Very resolutely and calmly did Wardour
endure and stem my opposition. Swift and strong
as the current of my will flowed naturally, he was
ever its master, as the stone dam can stay and lull
the fiercest rivers. He persisted, knowing well
what was at stake, and to my surprise Dr: Pemberton
and Mr. Gerald Stansbury cooperated with his decision.

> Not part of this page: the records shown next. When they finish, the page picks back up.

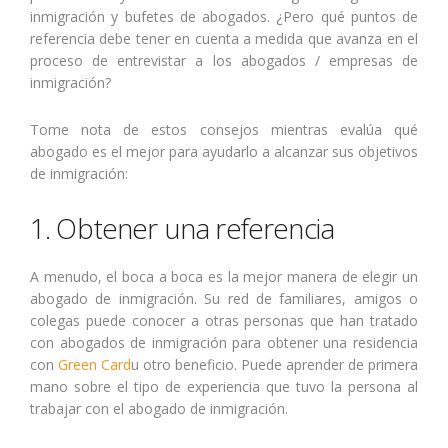
inmigración y bufetes de abogados. ¿Pero qué puntos de
referencia debe tener en cuenta a medida que avanza en el
proceso de entrevistar a los abogados / empresas de
inmigración?
Tome nota de estos consejos mientras evalúa qué
abogado es el mejor para ayudarlo a alcanzar sus objetivos
de inmigración:
1. Obtener una referencia
A menudo, el boca a boca es la mejor manera de elegir un
abogado de inmigración. Su red de familiares, amigos o
colegas puede conocer a otras personas que han tratado
con abogados de inmigración para obtener una residencia
con
Green Card
u otro beneficio. Puede aprender de primera
mano sobre el tipo de experiencia que tuvo la persona al
trabajar con el abogado de inmigración.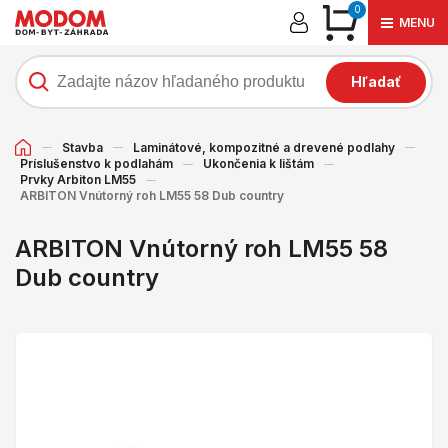
0
MENU
Hľadať
Stavba
Laminátové, kompozitné a drevené podlahy
Príslušenstvo k podlahám
Ukončenia k lištám
Prvky Arbiton LM55
ARBITON Vnútorný roh LM55 58 Dub country
ARBITON Vnútorný roh LM55 58
Dub country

Nor did Mr. Lodore oppose it, though losing thereby
one of his most liberal parishioners.
A great struggle was going on in my
heart just then that I think would have
perished in darkness, had I not found myself free and
emancipated from all fetters of custom and observance
by our change of residence.
From the shallow streams of conventional
Christianity, moving with tardy current, and full
of shoals and sandbanks, I was drifting down, slowly
but surely, with that great ocean of deep and unsounded
religion, to which all profound natures, that have
suffered, do, I believe if left to themselves inevitably
tend.
In this new land of promise the
golden California lying like a bride by
the side of her bridegroom the great Pacific
Ocean and shut away by deserts and mountains,
from all old conventional cliques and prejudices of
our Eastern cities, my soul took wing. What poetry
was in me found its outlet; what religious capacity
God had endued me with, went forth from the clash
of cymbals and the sound of the sackbut, that ever
had reminded me, in all seasons of sorrow, or even
of joyous excitement, that I was one of an ancient
people, astray in foreign pastures went
forth (even as the compromise was made at first by
Christ and his apostles with the magnificent but soulless
worship of the Jews) to merge these sounds of ancient
rite and form in the deep roll of the organ, that
fills the churches where the Host is present.

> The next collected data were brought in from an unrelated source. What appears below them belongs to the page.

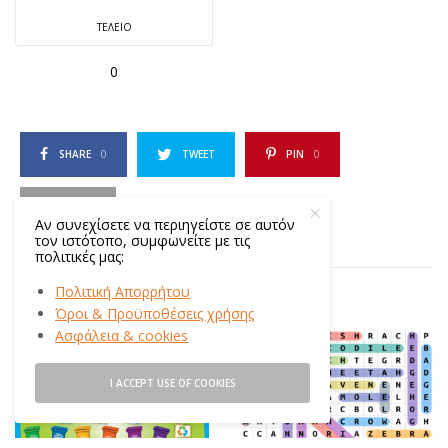
ΤΈΛΕΙΟ
0
SHARE
0
TWEET
PIN
0
SHARE
Αν συνεχίσετε να περιηγείστε σε αυτόν
τον ιστότοπο, συμφωνείτε με τις
πολιτικές μας:
Πολιτική Απορρήτου
ΣΧΕΤΙΚΆ ΆΡΘΡΑ
Όροι & Προϋποθέσεις χρήσης
Ασφάλεια & cookies
9
I ACCEPT USE OF COOKIES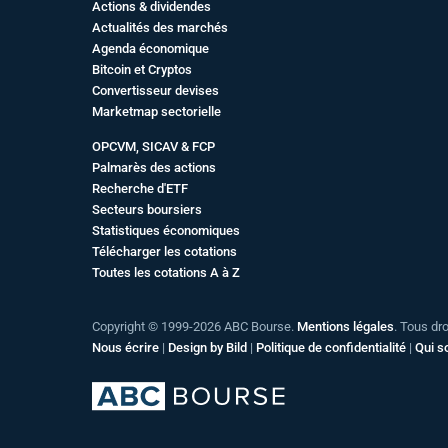
Actions & dividendes
Actualités des marchés
Agenda économique
Bitcoin et Cryptos
Convertisseur devises
Marketmap sectorielle
OPCVM, SICAV & FCP
Palmarès des actions
Recherche d'ETF
Secteurs boursiers
Statistiques économiques
Télécharger les cotations
Toutes les cotations A à Z
Copyright © 1999-2026 ABC Bourse.
Mentions légales
. Tous dr
Nous écrire
|
Design by Bild
|
Politique de confidentialité
|
Qui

I needed this abiding miracle to stay
my faith to give it a new rapture, never
experienced before to sustain me in my sorrow.
In the presence of the holy Eucharist in
the sweet belief that saints communed with me, and
that the Mother of God, who, like me, had wept and
suffered, interceded for me at the throne of Christ,
I regained the vitality that seemed gone forever.
There is no cup like this for the
lips of the parched and weary wayfarer none!